Extracted page text data
[Start of Attachment]

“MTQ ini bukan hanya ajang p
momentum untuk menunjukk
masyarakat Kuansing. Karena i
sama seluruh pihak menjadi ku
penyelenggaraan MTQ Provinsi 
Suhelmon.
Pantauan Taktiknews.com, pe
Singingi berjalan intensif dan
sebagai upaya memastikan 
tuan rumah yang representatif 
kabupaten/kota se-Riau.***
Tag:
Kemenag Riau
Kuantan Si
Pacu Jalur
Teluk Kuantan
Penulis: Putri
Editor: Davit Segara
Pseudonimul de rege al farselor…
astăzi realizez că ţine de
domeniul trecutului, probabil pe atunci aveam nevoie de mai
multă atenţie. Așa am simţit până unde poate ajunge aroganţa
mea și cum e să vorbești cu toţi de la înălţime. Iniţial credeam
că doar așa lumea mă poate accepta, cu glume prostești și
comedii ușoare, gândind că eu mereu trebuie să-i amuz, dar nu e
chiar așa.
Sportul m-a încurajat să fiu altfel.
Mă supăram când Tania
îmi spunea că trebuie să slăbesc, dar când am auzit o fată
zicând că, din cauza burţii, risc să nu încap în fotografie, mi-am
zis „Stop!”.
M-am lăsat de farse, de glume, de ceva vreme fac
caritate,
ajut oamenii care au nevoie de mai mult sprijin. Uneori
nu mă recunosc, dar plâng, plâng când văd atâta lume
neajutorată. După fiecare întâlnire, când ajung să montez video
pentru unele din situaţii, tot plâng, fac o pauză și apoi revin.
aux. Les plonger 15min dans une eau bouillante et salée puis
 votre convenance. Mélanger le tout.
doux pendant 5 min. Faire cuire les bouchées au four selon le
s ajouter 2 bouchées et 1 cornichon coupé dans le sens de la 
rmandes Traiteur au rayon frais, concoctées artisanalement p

[End of Attachment]

▶ _About this task_
Transcribe every line of the items above verbatim, keeping the original line breaks.

▶ _Exercise response_
“MTQ ini bukan hanya ajang p
momentum untuk menunjukk
masyarakat Kuansing. Karena i
sama seluruh pihak menjadi ku
penyelenggaraan MTQ Provinsi 
Suhelmon.
Pantauan Taktiknews.com, pe
Singingi berjalan intensif dan
sebagai upaya memastikan 
tuan rumah yang representatif 
kabupaten/kota se-Riau.***
Tag:
Kemenag Riau
Kuantan Si
Pacu Jalur
Teluk Kuantan
Penulis: Putri
Editor: Davit Segara
Pseudonimul de rege al farselor…
astăzi realizez că ţine de
domeniul trecutului, probabil pe atunci aveam nevoie de mai
multă atenţie. Așa am simţit până unde poate ajunge aroganţa
mea și cum e să vorbești cu toţi de la înălţime. Iniţial credeam
că doar așa lumea mă poate accepta, cu glume prostești și
comedii ușoare, gândind că eu mereu trebuie să-i amuz, dar nu e
chiar așa.
Sportul m-a încurajat să fiu altfel.
Mă supăram când Tania
îmi spunea că trebuie să slăbesc, dar când am auzit o fată
zicând că, din cauza burţii, risc să nu încap în fotografie, mi-am
zis „Stop!”.
M-am lăsat de farse, de glume, de ceva vreme fac
caritate,
ajut oamenii care au nevoie de mai mult sprijin. Uneori
nu mă recunosc, dar plâng, plâng când văd atâta lume
neajutorată. După fiecare întâlnire, când ajung să montez video
pentru unele din situaţii, tot plâng, fac o pauză și apoi revin.
aux. Les plonger 15min dans une eau bouillante et salée puis
 votre convenance. Mélanger le tout.
doux pendant 5 min. Faire cuire les bouchées au four selon le
s ajouter 2 bouchées et 1 cornichon coupé dans le sens de la 
rmandes Traiteur au rayon frais, concoctées artisanalement p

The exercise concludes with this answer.